TRY IT: Exact retyping of the data: please keep every word and drop each picture.

RECORDED DATA:
-- -- --

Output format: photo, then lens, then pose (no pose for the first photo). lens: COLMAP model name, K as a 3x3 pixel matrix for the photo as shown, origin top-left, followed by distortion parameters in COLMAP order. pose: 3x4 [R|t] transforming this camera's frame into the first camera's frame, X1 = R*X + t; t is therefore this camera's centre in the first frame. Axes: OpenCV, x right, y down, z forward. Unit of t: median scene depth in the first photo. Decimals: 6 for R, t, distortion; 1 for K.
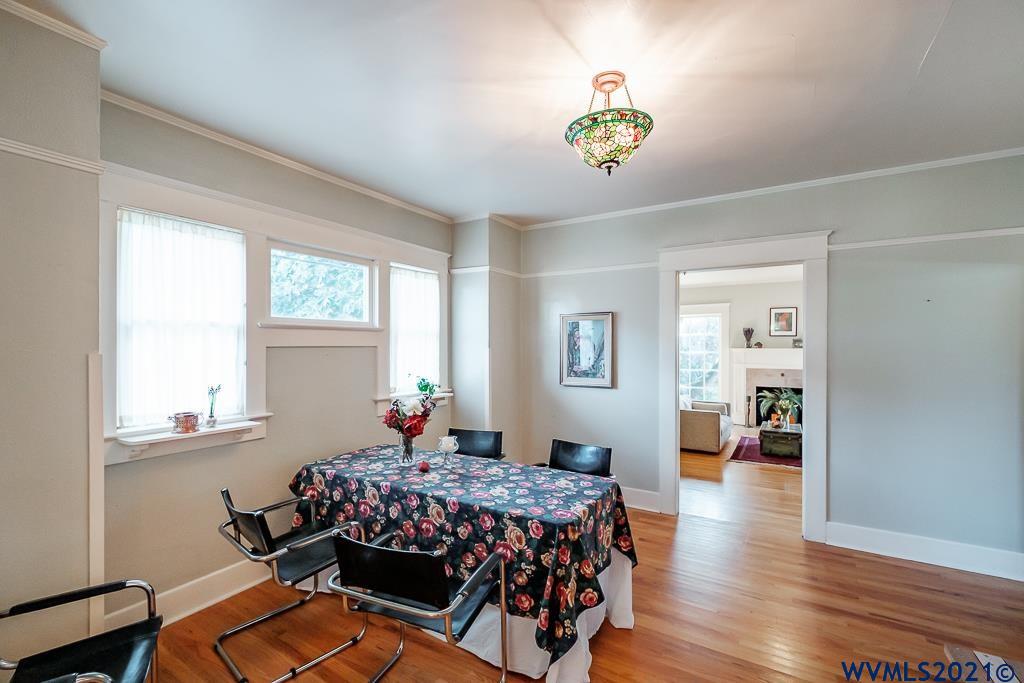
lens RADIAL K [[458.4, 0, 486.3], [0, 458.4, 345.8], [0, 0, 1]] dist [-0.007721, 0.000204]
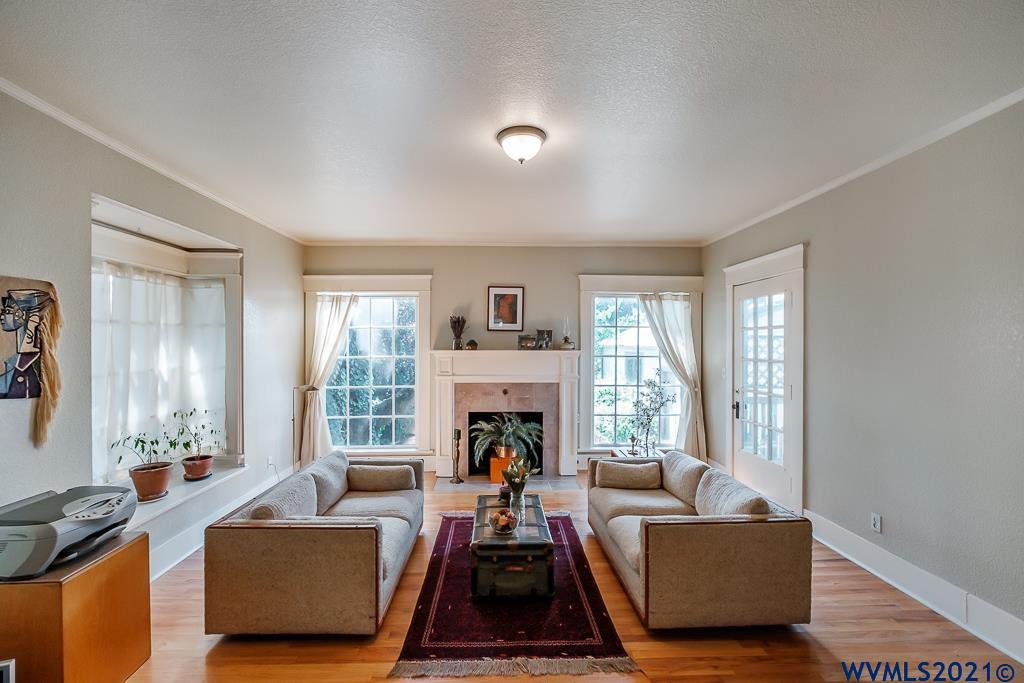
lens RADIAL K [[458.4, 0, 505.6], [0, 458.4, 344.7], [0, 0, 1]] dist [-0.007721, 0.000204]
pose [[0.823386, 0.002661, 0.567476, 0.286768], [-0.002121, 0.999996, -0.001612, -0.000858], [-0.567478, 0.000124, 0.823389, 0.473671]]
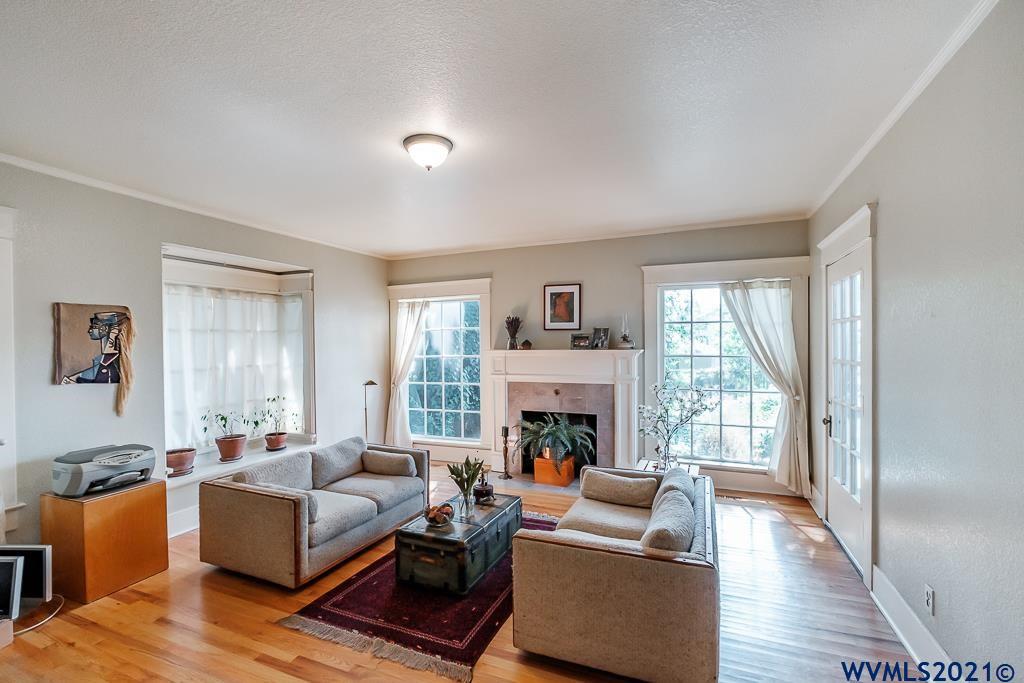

-- -- --

YOUR RESPONSE:
Output format: photo, then lens, then pose (no pose for the first photo). lens: COLMAP model name, K as a 3x3 pixel matrix for the photo as shown, origin top-left, followed by distortion parameters in COLMAP order. pose: 3x4 [R|t] transforming this camera's frame into the first camera's frame, X1 = R*X + t; t is therefore this camera's centre in the first frame. Axes: OpenCV, x right, y down, z forward. Unit of t: median scene depth in the first photo. Decimals: 6 for R, t, distortion; 1 for K.
lens RADIAL K [[458.4, 0, 486.3], [0, 458.4, 345.8], [0, 0, 1]] dist [-0.007721, 0.000204]
lens RADIAL K [[458.4, 0, 505.6], [0, 458.4, 344.7], [0, 0, 1]] dist [-0.007721, 0.000204]
pose [[0.823386, 0.002661, 0.567476, 0.286768], [-0.002121, 0.999996, -0.001612, -0.000858], [-0.567478, 0.000124, 0.823389, 0.473671]]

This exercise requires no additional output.